第一章-3
お泊りから、一週間と三日後。水曜日。
今日は学校。
「おはよー。真央。」
「おはよう。今日は早かったんだね。沙希」
「ねぇねぇ。真央。あともうちょっとで、文化祭だね!」
あー。文化祭かー。去年はお化け屋敷だったっけ。
「そだねー。今年はなにやるんかな。」
「やっぱ、今回こそ焼きそば屋さんやりたい!」
そーいえば、沙希は去年。
『高校の文化祭といえば、焼きそばだよね!!絶対焼きそば!』
っていってたなー。お化け屋敷になったとき、めっちゃ落ち込んでたけど。
「おーい!真央!」
「あ、真央。王子様がお呼びですぞ。」
「はぁ。もうそんなんじゃないから!」
さっきの声の主は、隣のクラスで幼馴染の斉藤 真樹斗(さいとう まきと)。
私は、よくわからないがさわやか系のイケメンでサッカー部ということもあり、モテる。
「なに?真樹斗。」
「いやぁ。
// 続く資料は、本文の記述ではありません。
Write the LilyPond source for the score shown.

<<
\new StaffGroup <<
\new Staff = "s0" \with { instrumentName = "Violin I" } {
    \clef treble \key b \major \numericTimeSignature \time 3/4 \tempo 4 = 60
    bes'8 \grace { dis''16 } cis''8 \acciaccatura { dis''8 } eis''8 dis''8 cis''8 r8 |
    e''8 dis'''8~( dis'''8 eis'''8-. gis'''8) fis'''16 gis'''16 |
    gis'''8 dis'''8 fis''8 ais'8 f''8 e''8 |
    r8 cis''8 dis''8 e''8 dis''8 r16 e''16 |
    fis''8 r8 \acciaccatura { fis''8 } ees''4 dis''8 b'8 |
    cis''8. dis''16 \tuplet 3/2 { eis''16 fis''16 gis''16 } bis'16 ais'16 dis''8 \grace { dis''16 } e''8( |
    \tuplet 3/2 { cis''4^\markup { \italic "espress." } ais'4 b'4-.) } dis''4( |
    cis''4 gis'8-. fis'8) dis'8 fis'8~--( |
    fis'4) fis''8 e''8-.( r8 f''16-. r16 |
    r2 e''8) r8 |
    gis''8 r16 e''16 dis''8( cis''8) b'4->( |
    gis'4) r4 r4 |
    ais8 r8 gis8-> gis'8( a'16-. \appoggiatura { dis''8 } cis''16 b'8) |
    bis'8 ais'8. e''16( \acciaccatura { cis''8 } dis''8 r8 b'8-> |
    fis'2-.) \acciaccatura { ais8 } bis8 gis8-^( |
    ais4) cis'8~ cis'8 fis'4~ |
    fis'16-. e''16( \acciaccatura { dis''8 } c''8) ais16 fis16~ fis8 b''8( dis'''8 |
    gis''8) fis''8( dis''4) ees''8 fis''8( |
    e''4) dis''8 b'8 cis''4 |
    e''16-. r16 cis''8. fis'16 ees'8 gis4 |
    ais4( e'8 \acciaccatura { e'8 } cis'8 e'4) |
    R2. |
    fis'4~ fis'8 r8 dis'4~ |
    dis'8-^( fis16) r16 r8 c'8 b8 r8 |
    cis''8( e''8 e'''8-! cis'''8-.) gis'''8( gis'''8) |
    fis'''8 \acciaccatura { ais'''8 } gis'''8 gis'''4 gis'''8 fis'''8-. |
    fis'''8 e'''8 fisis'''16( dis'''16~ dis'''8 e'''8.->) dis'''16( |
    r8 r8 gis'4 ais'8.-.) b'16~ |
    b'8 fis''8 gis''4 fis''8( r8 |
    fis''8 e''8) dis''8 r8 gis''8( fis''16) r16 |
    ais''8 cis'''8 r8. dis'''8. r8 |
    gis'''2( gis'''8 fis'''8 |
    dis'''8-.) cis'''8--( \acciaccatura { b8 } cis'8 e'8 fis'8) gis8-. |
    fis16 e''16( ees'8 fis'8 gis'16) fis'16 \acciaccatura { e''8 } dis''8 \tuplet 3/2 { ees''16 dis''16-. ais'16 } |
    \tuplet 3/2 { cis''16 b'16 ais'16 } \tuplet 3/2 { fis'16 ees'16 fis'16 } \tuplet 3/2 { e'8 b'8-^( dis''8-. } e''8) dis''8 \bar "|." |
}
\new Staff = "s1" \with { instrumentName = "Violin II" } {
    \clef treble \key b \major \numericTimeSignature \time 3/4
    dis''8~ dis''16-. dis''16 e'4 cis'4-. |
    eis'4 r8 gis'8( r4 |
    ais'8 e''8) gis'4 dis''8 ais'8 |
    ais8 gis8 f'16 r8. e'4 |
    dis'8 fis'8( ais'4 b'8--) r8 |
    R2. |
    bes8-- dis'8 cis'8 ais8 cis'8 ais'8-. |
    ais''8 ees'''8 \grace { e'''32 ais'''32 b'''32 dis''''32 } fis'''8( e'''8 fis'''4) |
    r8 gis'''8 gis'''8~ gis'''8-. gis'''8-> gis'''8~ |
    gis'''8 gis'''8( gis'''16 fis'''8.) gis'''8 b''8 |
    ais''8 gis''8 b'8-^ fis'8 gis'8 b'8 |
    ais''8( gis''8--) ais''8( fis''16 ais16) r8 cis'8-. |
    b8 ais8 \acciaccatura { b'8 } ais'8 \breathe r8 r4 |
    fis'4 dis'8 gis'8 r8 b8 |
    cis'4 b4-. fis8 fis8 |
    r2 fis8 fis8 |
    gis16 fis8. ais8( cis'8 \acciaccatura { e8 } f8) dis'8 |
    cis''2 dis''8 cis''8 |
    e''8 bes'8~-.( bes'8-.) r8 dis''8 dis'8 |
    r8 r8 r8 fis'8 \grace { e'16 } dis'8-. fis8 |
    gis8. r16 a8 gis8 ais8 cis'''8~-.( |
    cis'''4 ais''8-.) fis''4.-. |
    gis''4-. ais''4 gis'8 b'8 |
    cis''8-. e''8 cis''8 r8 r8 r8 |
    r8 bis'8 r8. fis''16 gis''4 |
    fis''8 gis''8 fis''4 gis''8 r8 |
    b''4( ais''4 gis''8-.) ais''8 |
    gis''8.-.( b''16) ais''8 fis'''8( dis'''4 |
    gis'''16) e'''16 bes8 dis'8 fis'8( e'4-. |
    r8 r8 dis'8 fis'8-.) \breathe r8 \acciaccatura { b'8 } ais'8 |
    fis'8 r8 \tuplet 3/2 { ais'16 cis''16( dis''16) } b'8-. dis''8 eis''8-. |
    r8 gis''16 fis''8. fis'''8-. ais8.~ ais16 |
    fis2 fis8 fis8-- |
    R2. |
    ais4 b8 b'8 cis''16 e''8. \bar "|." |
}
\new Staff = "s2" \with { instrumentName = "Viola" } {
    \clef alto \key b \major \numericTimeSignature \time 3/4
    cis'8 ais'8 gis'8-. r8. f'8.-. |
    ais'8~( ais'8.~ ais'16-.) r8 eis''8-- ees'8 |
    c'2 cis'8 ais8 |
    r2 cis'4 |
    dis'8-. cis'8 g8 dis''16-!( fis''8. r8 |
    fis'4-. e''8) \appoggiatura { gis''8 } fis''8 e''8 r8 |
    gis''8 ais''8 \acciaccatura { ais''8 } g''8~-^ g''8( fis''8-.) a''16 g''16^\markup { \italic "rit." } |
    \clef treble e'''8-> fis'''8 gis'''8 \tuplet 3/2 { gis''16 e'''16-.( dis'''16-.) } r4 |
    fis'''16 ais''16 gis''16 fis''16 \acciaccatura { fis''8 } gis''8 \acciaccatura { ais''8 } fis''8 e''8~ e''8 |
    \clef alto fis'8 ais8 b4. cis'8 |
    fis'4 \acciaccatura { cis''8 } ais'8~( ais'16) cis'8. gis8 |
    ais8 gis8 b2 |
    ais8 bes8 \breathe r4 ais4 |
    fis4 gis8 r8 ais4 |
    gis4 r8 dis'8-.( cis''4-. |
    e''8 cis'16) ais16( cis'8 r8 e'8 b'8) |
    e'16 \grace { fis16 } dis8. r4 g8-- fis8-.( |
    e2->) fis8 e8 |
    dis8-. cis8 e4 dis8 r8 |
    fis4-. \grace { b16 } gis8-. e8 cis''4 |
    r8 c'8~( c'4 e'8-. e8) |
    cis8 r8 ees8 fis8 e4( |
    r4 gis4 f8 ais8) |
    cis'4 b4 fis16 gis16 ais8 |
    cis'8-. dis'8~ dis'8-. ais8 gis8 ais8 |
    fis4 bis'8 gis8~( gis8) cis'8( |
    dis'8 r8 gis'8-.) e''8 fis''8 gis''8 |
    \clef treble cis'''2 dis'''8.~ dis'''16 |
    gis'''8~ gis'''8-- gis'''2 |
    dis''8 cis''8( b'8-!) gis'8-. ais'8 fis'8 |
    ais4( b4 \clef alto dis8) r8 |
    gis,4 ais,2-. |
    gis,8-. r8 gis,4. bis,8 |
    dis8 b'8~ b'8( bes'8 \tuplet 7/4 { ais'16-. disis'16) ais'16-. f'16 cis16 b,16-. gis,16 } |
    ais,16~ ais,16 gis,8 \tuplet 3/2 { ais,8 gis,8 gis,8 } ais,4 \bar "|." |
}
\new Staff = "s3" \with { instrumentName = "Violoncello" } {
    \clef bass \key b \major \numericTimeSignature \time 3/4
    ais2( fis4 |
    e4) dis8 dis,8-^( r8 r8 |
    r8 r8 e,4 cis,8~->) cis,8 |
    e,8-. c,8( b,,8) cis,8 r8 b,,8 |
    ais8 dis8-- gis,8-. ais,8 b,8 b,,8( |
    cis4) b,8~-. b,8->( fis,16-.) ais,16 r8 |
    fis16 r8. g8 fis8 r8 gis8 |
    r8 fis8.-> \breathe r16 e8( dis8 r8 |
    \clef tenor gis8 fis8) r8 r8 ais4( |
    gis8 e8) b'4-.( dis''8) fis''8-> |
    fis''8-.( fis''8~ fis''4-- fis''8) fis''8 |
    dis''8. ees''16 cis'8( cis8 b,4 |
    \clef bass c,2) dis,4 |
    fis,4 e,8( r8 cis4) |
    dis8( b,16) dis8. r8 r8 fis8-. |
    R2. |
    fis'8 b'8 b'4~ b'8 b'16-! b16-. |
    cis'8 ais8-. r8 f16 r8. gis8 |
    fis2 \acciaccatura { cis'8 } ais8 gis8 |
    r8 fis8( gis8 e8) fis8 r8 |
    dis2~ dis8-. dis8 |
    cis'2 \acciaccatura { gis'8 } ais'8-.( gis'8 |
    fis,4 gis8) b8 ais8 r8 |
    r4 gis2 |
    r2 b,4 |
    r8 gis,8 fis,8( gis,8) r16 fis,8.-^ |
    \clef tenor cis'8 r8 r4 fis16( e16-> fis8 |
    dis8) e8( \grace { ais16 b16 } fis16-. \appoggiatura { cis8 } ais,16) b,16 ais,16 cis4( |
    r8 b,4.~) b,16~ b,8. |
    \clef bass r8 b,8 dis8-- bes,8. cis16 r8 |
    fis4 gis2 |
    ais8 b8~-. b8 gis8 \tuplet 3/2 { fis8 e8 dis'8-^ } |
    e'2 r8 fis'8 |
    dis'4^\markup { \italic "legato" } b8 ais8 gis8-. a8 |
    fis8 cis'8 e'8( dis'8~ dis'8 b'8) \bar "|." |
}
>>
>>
もうちょっとで文化祭じゃん?」
また、文化祭か。
「んで、俺その実行委員みたいなのに選ばれちゃってさー。」
「うん。」
「俺、人見知りじゃん。」
「うん。」
「だから、真央も実行委員一緒にやろ!」
は?何を言ってるんだこいつは。
「やらない。」
「えー。なんでー?」
「どう考えても面倒くさいでしょ。私は面倒なことはきらいなの知ってるくせに」
「えー!沙希ちゃんがいいっていったら?」
「なんで沙希が出てくるの?」
「真央ー。呼んだー?」
「あ、沙希ちゃん!俺と真央と沙希ちゃんで文化祭の実行委員やろーぜ!」
「実行委員?いいよー!楽しそうだし。」
えぇー!?マジですか!?
「沙希。本当にやるの?」
「うん。たのしそーじゃん!決定ね!」
終わった。もう文化祭までの放課後は無くなった。
でも、沙希の楽しそうな顔を見ると、もっと愛おしく感じる。
それ以上に、切なくもなるけど。